Cytokine secretion assays work by building an antibody matrix on the cell surface to capture secreted cytokine. The captured cytokines thus become a surface antigen and can be detected and used for cell isolation with anti-cytokine antibodies [7,8]. The cytokine-producing cells isolated are the small number

of precursors fated to be grown out through repeat stimulation to produce T cell lines. By isolating these cells without any influence of long-term culture or the need to induce a phenotype with other stimuli, it is possible to work with these specific T cell subsets in their most natural state, whether for simple phenotyping or generation of T cell lines.
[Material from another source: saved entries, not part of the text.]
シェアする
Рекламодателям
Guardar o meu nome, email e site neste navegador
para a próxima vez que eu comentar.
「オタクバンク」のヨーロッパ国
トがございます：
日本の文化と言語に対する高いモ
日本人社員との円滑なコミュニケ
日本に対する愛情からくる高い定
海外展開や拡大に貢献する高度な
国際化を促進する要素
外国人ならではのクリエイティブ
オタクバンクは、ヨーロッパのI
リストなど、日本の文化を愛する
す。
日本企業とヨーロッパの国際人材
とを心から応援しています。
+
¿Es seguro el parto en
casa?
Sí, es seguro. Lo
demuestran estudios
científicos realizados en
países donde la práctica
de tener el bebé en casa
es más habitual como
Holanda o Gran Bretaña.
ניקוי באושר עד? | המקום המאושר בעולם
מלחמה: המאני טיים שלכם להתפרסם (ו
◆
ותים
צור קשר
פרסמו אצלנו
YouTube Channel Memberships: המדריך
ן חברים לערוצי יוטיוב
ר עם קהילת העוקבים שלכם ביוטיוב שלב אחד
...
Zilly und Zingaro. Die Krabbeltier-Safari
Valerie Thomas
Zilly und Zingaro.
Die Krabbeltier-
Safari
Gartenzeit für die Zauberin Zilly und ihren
In this technology focus we present examples of how cytokine secretion can be used to identify and isolate different T cell subsets rapidly, and the subsequent behaviour of these T cells when used

to generate T click here cell lines. We present a highly detailed methodology for the use of this technique. In the specimen results section we focus upon specific examples of how this technology can be applied: Identification and isolation of Th17 T cells – human and mouse. The cytokine secretion assay involves the following GW 572016 steps (Fig. 1): (i) T cells are stimulated with specific antigen or polyclonal T cell receptor (TCR)-stimulus; (ii) a cytokine-specific catch reagent is added to the cells. This is composed of the cytokine-specific ‘catch’ antibody, conjugated with a CD45-specific monoclonal antibody, labelling all leucocytes evenly with the catch reagent; (iii) the cells are incubated for 45 min at 37°C to allow cytokine secretion, and the secreted

cytokine binds to the catch reagent on the secreting cells; and (iv) bound cytokine is labelled subsequently with a second cytokine-specific fluorochrome-conjugated antibody for sensitive analysis by flow cytometry. Optionally, the caught cytokine is magnetically labelled further with specific antibody conjugated to super-paramagnetic particles for enrichment by magnetic cell sorting (MACS®). Human blood was collected following informed consent under local ethical guidelines, and mouse spleen cells were harvested from animals licensed under appropriate local regulations. Human peripheral blood selleck kinase inhibitor mononuclear cells (PBMC) were stimulated variously with CytoStim for 3 h (Miltenyi Biotec GmbH, Bergisch Gladbach, Germany); Candida albicans extract (Greer Source Materials, Lenoir, NC, USA) 16 h; cytomegalovirus (CMV) lysate (Dade-Behring, Marburg, Germany) for 16 h; PepTivator CMV pp65 (Miltenyi Biotec) for 4 h and pp65 NLV(495–503) human leucocyte antigen (HLA)-A2-restricted peptide (Miltenyi Biotec) for 3 h. CD40 monoclonal antibody (mAb) functional grade (Miltenyi Biotec) was added to cultures if CD154 expression was analysed (has no T cell stimulatory effect).